## WORK INSTRUCTIONS:
Wherever the word "handling" appears in the entries, copy the whole line.

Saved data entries

****

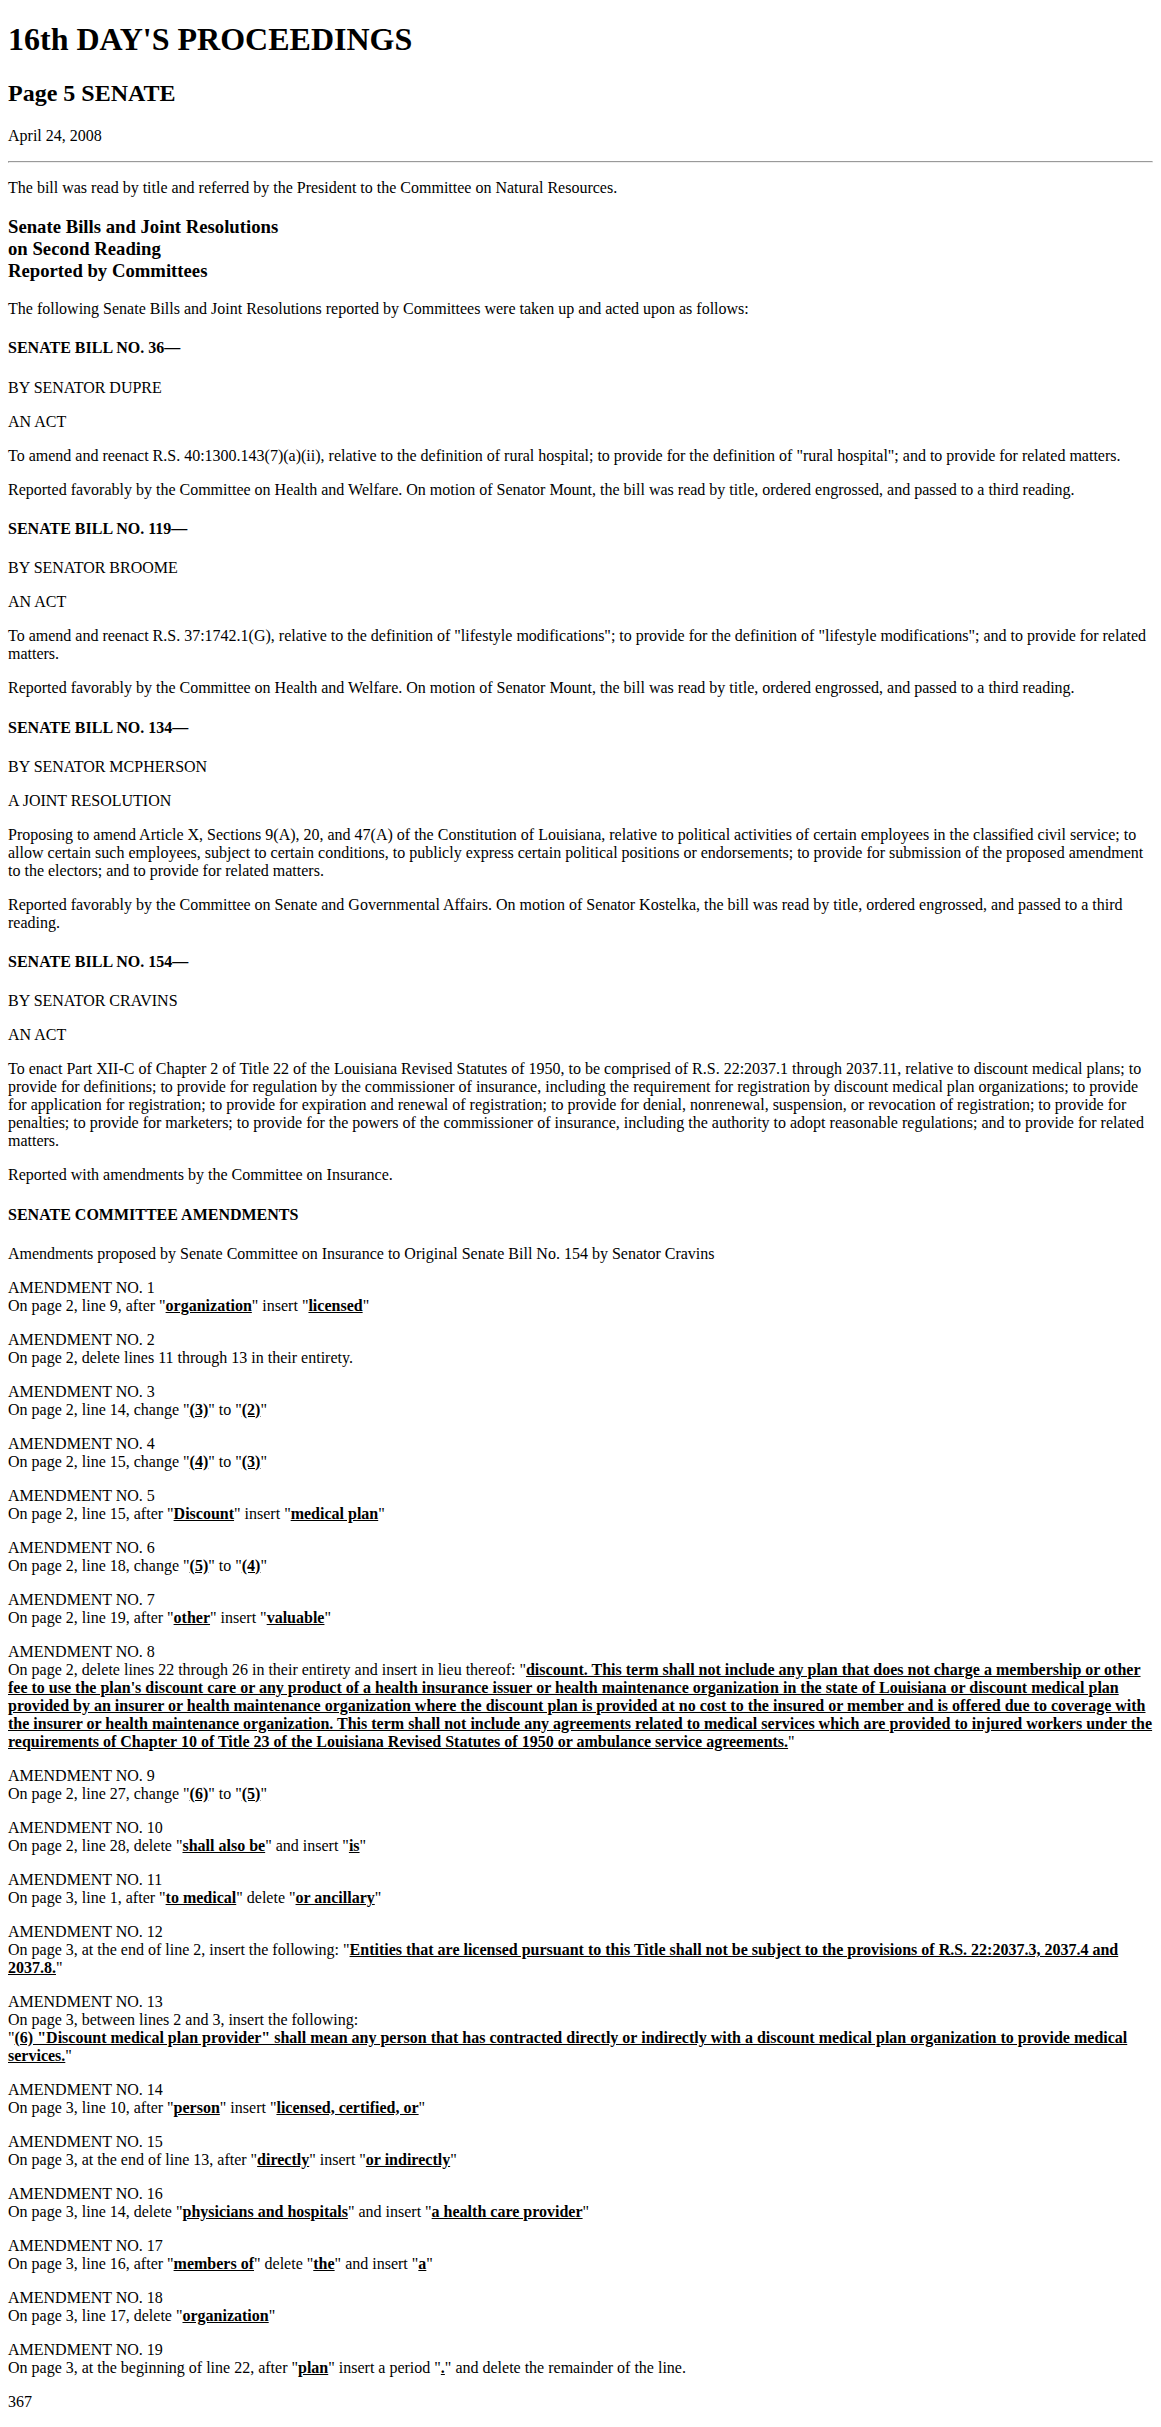16th DAY'S PROCEEDINGS
Page 5 SENATE
April 24, 2008
The bill was read by title and referred by the President to the Committee on Natural Resources.
Senate Bills and Joint Resolutions
on Second Reading
Reported by Committees
The following Senate Bills and Joint Resolutions reported by Committees were taken up and acted upon as follows:
SENATE BILL NO. 36—
BY SENATOR DUPRE
AN ACT
To amend and reenact R.S. 40:1300.143(7)(a)(ii), relative to the definition of rural hospital; to provide for the definition of "rural hospital"; and to provide for related matters.
Reported favorably by the Committee on Health and Welfare. On motion of Senator Mount, the bill was read by title, ordered engrossed, and passed to a third reading.
SENATE BILL NO. 119—
BY SENATOR BROOME
AN ACT
To amend and reenact R.S. 37:1742.1(G), relative to the definition of "lifestyle modifications"; to provide for the definition of "lifestyle modifications"; and to provide for related matters.
Reported favorably by the Committee on Health and Welfare. On motion of Senator Mount, the bill was read by title, ordered engrossed, and passed to a third reading.
SENATE BILL NO. 134—
BY SENATOR MCPHERSON
A JOINT RESOLUTION
Proposing to amend Article X, Sections 9(A), 20, and 47(A) of the Constitution of Louisiana, relative to political activities of certain employees in the classified civil service; to allow certain such employees, subject to certain conditions, to publicly express certain political positions or endorsements; to provide for submission of the proposed amendment to the electors; and to provide for related matters.
Reported favorably by the Committee on Senate and Governmental Affairs. On motion of Senator Kostelka, the bill was read by title, ordered engrossed, and passed to a third reading.
SENATE BILL NO. 154—
BY SENATOR CRAVINS
AN ACT
To enact Part XII-C of Chapter 2 of Title 22 of the Louisiana Revised Statutes of 1950, to be comprised of R.S. 22:2037.1 through 2037.11, relative to discount medical plans; to provide for definitions; to provide for regulation by the commissioner of insurance, including the requirement for registration by discount medical plan organizations; to provide for application for registration; to provide for expiration and renewal of registration; to provide for denial, nonrenewal, suspension, or revocation of registration; to provide for penalties; to provide for marketers; to provide for the powers of the commissioner of insurance, including the authority to adopt reasonable regulations; and to provide for related matters.
Reported with amendments by the Committee on Insurance.
SENATE COMMITTEE AMENDMENTS
Amendments proposed by Senate Committee on Insurance to Original Senate Bill No. 154 by Senator Cravins
AMENDMENT NO. 1
On page 2, line 9, after "organization" insert "licensed"
AMENDMENT NO. 2
On page 2, delete lines 11 through 13 in their entirety.
AMENDMENT NO. 3
On page 2, line 14, change "(3)" to "(2)"
AMENDMENT NO. 4
On page 2, line 15, change "(4)" to "(3)"
AMENDMENT NO. 5
On page 2, line 15, after "Discount" insert "medical plan"
AMENDMENT NO. 6
On page 2, line 18, change "(5)" to "(4)"
AMENDMENT NO. 7
On page 2, line 19, after "other" insert "valuable"
AMENDMENT NO. 8
On page 2, delete lines 22 through 26 in their entirety and insert in lieu thereof: "discount. This term shall not include any plan that does not charge a membership or other fee to use the plan's discount care or any product of a health insurance issuer or health maintenance organization in the state of Louisiana or discount medical plan provided by an insurer or health maintenance organization where the discount plan is provided at no cost to the insured or member and is offered due to coverage with the insurer or health maintenance organization. This term shall not include any agreements related to medical services which are provided to injured workers under the requirements of Chapter 10 of Title 23 of the Louisiana Revised Statutes of 1950 or ambulance service agreements."
AMENDMENT NO. 9
On page 2, line 27, change "(6)" to "(5)"
AMENDMENT NO. 10
On page 2, line 28, delete "shall also be" and insert "is"
AMENDMENT NO. 11
On page 3, line 1, after "to medical" delete "or ancillary"
AMENDMENT NO. 12
On page 3, at the end of line 2, insert the following: "Entities that are licensed pursuant to this Title shall not be subject to the provisions of R.S. 22:2037.3, 2037.4 and 2037.8."
AMENDMENT NO. 13
On page 3, between lines 2 and 3, insert the following:
"(6) "Discount medical plan provider" shall mean any person that has contracted directly or indirectly with a discount medical plan organization to provide medical services."
AMENDMENT NO. 14
On page 3, line 10, after "person" insert "licensed, certified, or"
AMENDMENT NO. 15
On page 3, at the end of line 13, after "directly" insert "or indirectly"
AMENDMENT NO. 16
On page 3, line 14, delete "physicians and hospitals" and insert "a health care provider"
AMENDMENT NO. 17
On page 3, line 16, after "members of" delete "the" and insert "a"
AMENDMENT NO. 18
On page 3, line 17, delete "organization"
AMENDMENT NO. 19
On page 3, at the beginning of line 22, after "plan" insert a period "." and delete the remainder of the line.
367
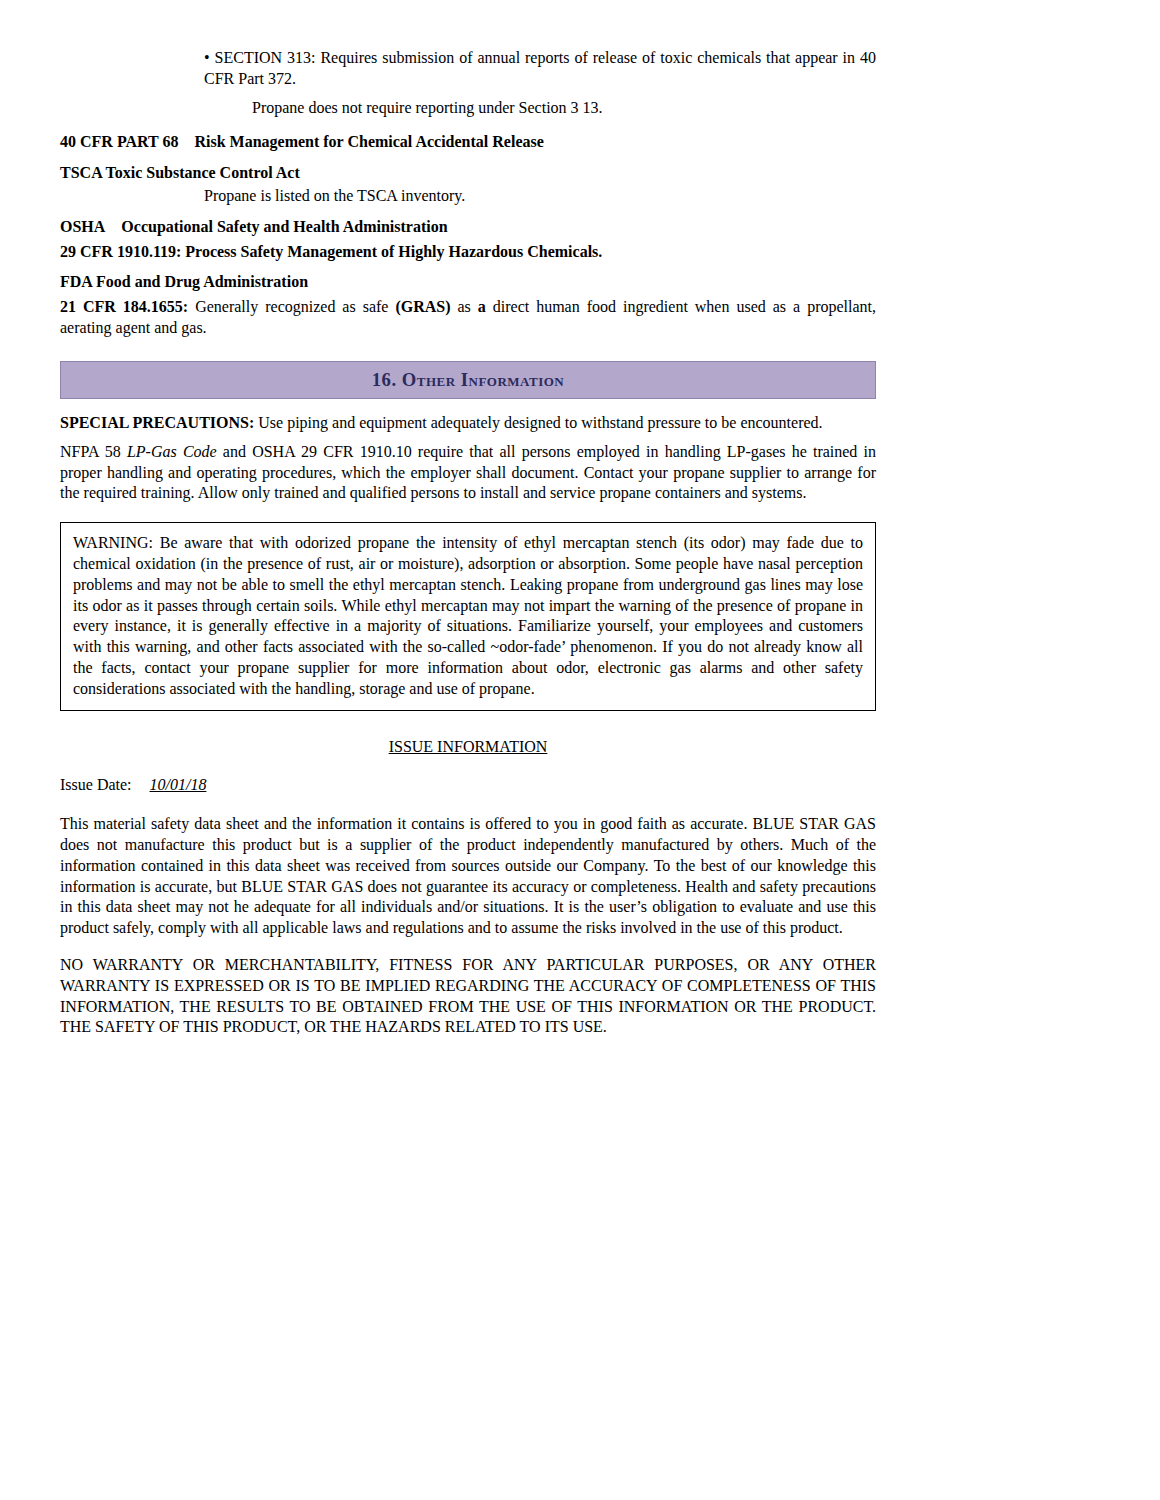• SECTION 313: Requires submission of annual reports of release of toxic chemicals that appear in 40 CFR Part 372.
Propane does not require reporting under Section 3 13.
40 CFR PART 68 Risk Management for Chemical Accidental Release
TSCA Toxic Substance Control Act
Propane is listed on the TSCA inventory.
OSHA Occupational Safety and Health Administration
29 CFR 1910.119: Process Safety Management of Highly Hazardous Chemicals.
FDA Food and Drug Administration
21 CFR 184.1655: Generally recognized as safe (GRAS) as a direct human food ingredient when used as a propellant, aerating agent and gas.
16. Other Information
SPECIAL PRECAUTIONS: Use piping and equipment adequately designed to withstand pressure to be encountered.
NFPA 58 LP-Gas Code and OSHA 29 CFR 1910.10 require that all persons employed in handling LP-gases he trained in proper handling and operating procedures, which the employer shall document. Contact your propane supplier to arrange for the required training. Allow only trained and qualified persons to install and service propane containers and systems.
WARNING: Be aware that with odorized propane the intensity of ethyl mercaptan stench (its odor) may fade due to chemical oxidation (in the presence of rust, air or moisture), adsorption or absorption. Some people have nasal perception problems and may not be able to smell the ethyl mercaptan stench. Leaking propane from underground gas lines may lose its odor as it passes through certain soils. While ethyl mercaptan may not impart the warning of the presence of propane in every instance, it is generally effective in a majority of situations. Familiarize yourself, your employees and customers with this warning, and other facts associated with the so-called ~odor-fade’ phenomenon. If you do not already know all the facts, contact your propane supplier for more information about odor, electronic gas alarms and other safety considerations associated with the handling, storage and use of propane.
ISSUE INFORMATION
Issue Date: 10/01/18
This material safety data sheet and the information it contains is offered to you in good faith as accurate. BLUE STAR GAS does not manufacture this product but is a supplier of the product independently manufactured by others. Much of the information contained in this data sheet was received from sources outside our Company. To the best of our knowledge this information is accurate, but BLUE STAR GAS does not guarantee its accuracy or completeness. Health and safety precautions in this data sheet may not he adequate for all individuals and/or situations. It is the user’s obligation to evaluate and use this product safely, comply with all applicable laws and regulations and to assume the risks involved in the use of this product.
NO WARRANTY OR MERCHANTABILITY, FITNESS FOR ANY PARTICULAR PURPOSES, OR ANY OTHER WARRANTY IS EXPRESSED OR IS TO BE IMPLIED REGARDING THE ACCURACY OF COMPLETENESS OF THIS INFORMATION, THE RESULTS TO BE OBTAINED FROM THE USE OF THIS INFORMATION OR THE PRODUCT. THE SAFETY OF THIS PRODUCT, OR THE HAZARDS RELATED TO ITS USE.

****

## EXPECTED OUTPUT:
NFPA 58 LP-Gas Code and OSHA 29 CFR 1910.10 require that all persons employed in handling LP-gases he trained in proper handling and operating procedures, which the employer shall document. Contact your propane supplier to arrange for the required training. Allow only trained and qualified persons to install and service propane containers and systems.
WARNING: Be aware that with odorized propane the intensity of ethyl mercaptan stench (its odor) may fade due to chemical oxidation (in the presence of rust, air or moisture), adsorption or absorption. Some people have nasal perception problems and may not be able to smell the ethyl mercaptan stench. Leaking propane from underground gas lines may lose its odor as it passes through certain soils. While ethyl mercaptan may not impart the warning of the presence of propane in every instance, it is generally effective in a majority of situations. Familiarize yourself, your employees and customers with this warning, and other facts associated with the so-called ~odor-fade’ phenomenon. If you do not already know all the facts, contact your propane supplier for more information about odor, electronic gas alarms and other safety considerations associated with the handling, storage and use of propane.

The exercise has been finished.